**PROBLEM TO SOLVE**. Apart from the pictures, please restate every entry below exactly.

□ □ □ □ □

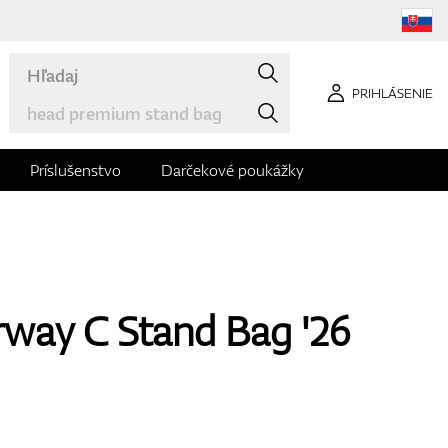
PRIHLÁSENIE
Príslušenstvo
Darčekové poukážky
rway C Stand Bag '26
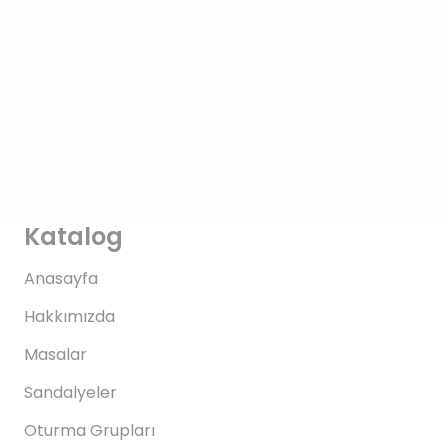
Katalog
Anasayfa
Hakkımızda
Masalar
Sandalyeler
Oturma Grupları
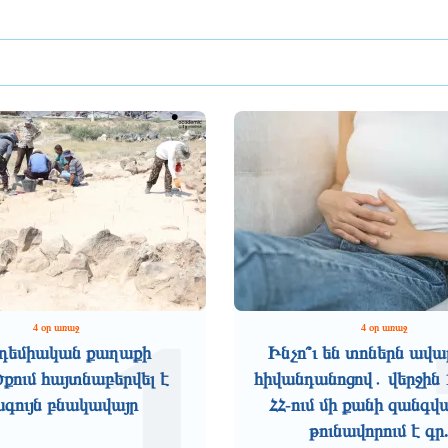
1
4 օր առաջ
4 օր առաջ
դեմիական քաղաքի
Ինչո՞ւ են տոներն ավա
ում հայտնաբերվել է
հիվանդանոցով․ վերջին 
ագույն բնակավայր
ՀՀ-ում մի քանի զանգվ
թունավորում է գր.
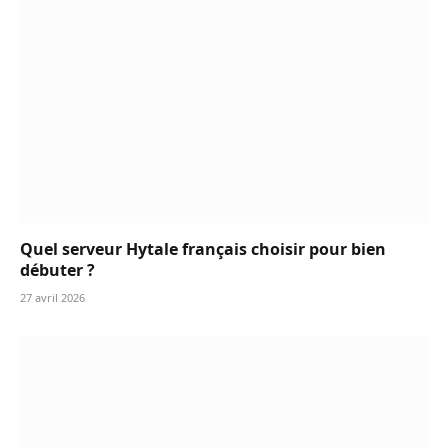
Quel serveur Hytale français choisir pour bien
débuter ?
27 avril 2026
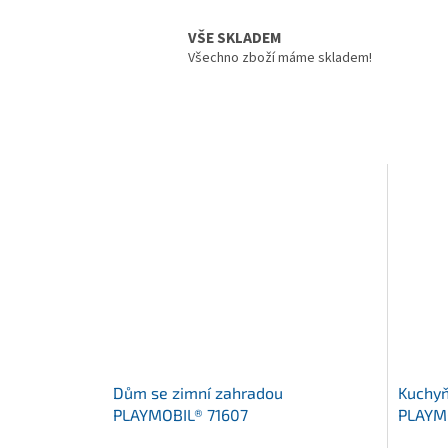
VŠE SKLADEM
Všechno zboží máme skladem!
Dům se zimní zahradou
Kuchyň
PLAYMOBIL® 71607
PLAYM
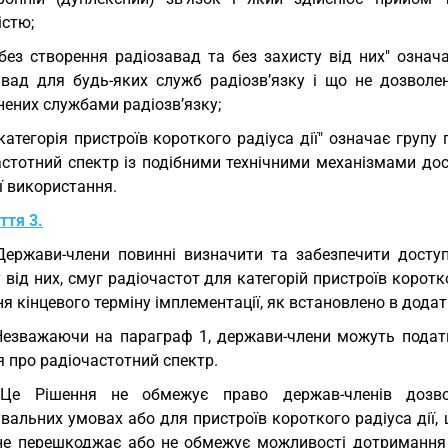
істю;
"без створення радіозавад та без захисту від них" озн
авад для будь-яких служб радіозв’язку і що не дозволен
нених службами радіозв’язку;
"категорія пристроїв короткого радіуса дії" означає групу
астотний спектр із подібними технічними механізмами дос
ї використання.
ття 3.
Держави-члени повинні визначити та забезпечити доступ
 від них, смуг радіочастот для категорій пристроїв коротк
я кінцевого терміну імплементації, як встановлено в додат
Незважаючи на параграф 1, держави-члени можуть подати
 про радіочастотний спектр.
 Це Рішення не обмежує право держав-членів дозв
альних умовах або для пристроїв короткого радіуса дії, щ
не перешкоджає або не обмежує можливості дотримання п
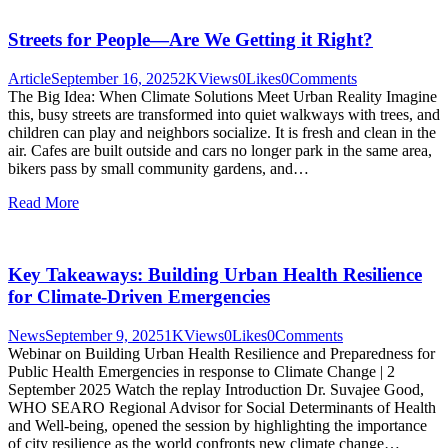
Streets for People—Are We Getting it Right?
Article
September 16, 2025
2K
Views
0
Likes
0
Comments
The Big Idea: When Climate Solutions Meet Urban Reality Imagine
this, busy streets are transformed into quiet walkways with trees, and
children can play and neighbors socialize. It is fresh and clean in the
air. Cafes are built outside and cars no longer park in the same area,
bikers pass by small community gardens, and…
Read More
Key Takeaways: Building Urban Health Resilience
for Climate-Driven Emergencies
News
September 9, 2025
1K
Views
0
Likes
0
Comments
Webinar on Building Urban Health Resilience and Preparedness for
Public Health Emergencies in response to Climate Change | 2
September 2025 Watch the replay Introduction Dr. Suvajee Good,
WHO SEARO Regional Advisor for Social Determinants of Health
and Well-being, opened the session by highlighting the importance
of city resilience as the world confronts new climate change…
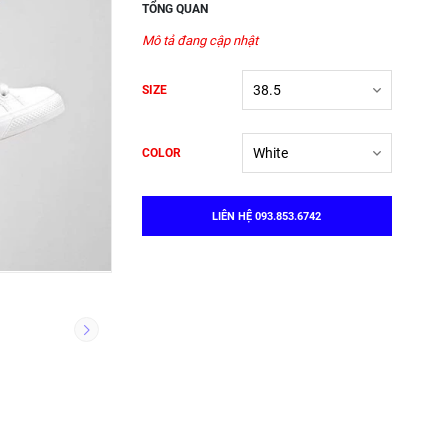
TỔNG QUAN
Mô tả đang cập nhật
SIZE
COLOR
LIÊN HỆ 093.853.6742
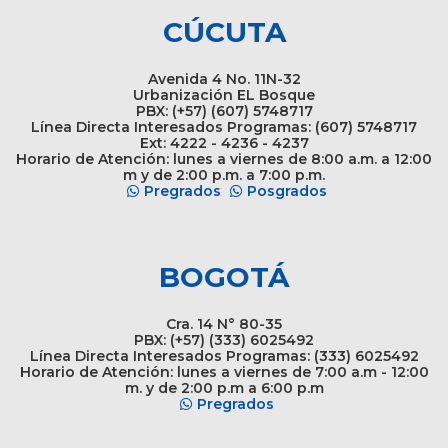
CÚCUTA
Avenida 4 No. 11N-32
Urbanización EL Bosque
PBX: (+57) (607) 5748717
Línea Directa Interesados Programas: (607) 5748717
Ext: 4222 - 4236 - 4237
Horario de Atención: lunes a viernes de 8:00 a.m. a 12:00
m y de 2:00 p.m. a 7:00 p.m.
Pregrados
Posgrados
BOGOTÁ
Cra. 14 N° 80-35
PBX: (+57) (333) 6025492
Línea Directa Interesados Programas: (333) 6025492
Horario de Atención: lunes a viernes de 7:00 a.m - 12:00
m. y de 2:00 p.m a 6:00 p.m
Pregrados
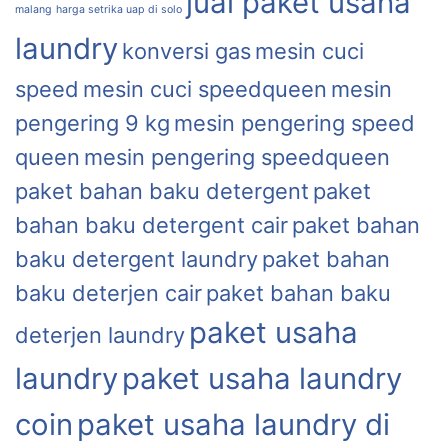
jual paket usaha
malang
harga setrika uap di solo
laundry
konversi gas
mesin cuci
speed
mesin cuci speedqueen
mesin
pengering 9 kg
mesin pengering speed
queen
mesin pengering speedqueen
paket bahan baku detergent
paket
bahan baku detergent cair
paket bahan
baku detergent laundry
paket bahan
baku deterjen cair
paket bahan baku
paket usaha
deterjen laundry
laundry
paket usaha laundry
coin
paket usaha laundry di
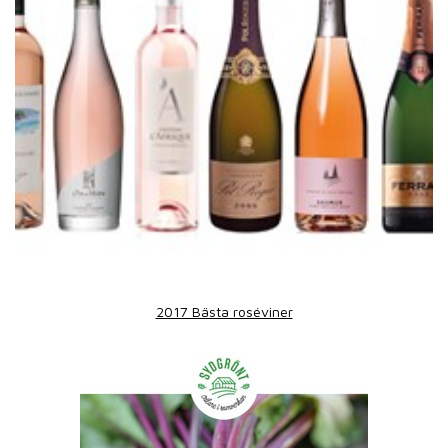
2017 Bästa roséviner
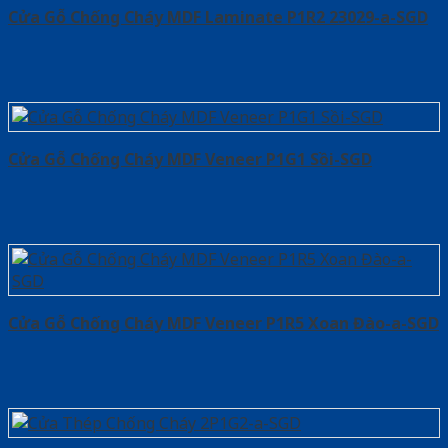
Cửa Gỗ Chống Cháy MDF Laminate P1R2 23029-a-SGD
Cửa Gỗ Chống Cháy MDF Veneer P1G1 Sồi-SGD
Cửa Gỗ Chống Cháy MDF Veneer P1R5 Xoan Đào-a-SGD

□ □ □ □ □

**TASK ANSWER**.
PRIHLÁSENIE
Príslušenstvo
Darčekové poukážky
rway C Stand Bag '26
Katalog
Anasayfa
Hakkımızda
Masalar
Sandalyeler
Oturma Grupları
1
4 օր առաջ
4 օր առաջ
դեմիական քաղաքի
Ինչո՞ւ են տոներն ավա
ում հայտնաբերվել է
հիվանդանոցով․ վերջին 
ագույն բնակավայր
ՀՀ-ում մի քանի զանգվ
թունավորում է գր.
Quel serveur Hytale français choisir pour bien
débuter ?
27 avril 2026
VŠE SKLADEM
Všechno zboží máme skladem!
Dům se zimní zahradou
Kuchyň
PLAYMOBIL® 71607
PLAYM
істю;
"без створення радіозавад та без захисту від них" озн
авад для будь-яких служб радіозв’язку і що не дозволен
нених службами радіозв’язку;
"категорія пристроїв короткого радіуса дії" означає групу
астотний спектр із подібними технічними механізмами дос
ї використання.
ття 3.
Держави-члени повинні визначити та забезпечити доступ
 від них, смуг радіочастот для категорій пристроїв коротк
я кінцевого терміну імплементації, як встановлено в додат
Незважаючи на параграф 1, держави-члени можуть подати
 про радіочастотний спектр.
 Це Рішення не обмежує право держав-членів дозв
альних умовах або для пристроїв короткого радіуса дії, щ
не перешкоджає або не обмежує можливості дотримання п
Streets for People—Are We Getting it Right?
Article
September 16, 2025
2K
Views
0
Likes
0
Comments
The Big Idea: When Climate Solutions Meet Urban Reality Imagine
this, busy streets are transformed into quiet walkways with trees, and
children can play and neighbors socialize. It is fresh and clean in the
air. Cafes are built outside and cars no longer park in the same area,
bikers pass by small community gardens, and…
Read More
Key Takeaways: Building Urban Health Resilience
for Climate-Driven Emergencies
News
September 9, 2025
1K
Views
0
Likes
0
Comments
Webinar on Building Urban Health Resilience and Preparedness for
Public Health Emergencies in response to Climate Change | 2
September 2025 Watch the replay Introduction Dr. Suvajee Good,
WHO SEARO Regional Advisor for Social Determinants of Health
and Well-being, opened the session by highlighting the importance
of city resilience as the world confronts new climate change…
TỔNG QUAN
Mô tả đang cập nhật
SIZE
COLOR
LIÊN HỆ 093.853.6742
CÚCUTA
Avenida 4 No. 11N-32
Urbanización EL Bosque
PBX: (+57) (607) 5748717
Línea Directa Interesados Programas: (607) 5748717
Ext: 4222 - 4236 - 4237
Horario de Atención: lunes a viernes de 8:00 a.m. a 12:00
m y de 2:00 p.m. a 7:00 p.m.
Pregrados
Posgrados
BOGOTÁ
Cra. 14 N° 80-35
PBX: (+57) (333) 6025492
Línea Directa Interesados Programas: (333) 6025492
Horario de Atención: lunes a viernes de 7:00 a.m - 12:00
m. y de 2:00 p.m a 6:00 p.m
Pregrados
jual paket usaha
malang
harga setrika uap di solo
laundry
konversi gas
mesin cuci
speed
mesin cuci speedqueen
mesin
pengering 9 kg
mesin pengering speed
queen
mesin pengering speedqueen
paket bahan baku detergent
paket
bahan baku detergent cair
paket bahan
baku detergent laundry
paket bahan
baku deterjen cair
paket bahan baku
paket usaha
deterjen laundry
laundry
paket usaha laundry
coin
paket usaha laundry di
2017 Bästa roséviner
Cửa Gỗ Chống Cháy MDF Laminate P1R2 23029-a-SGD
Cửa Gỗ Chống Cháy MDF Veneer P1G1 Sồi-SGD
Cửa Gỗ Chống Cháy MDF Veneer P1R5 Xoan Đào-a-SGD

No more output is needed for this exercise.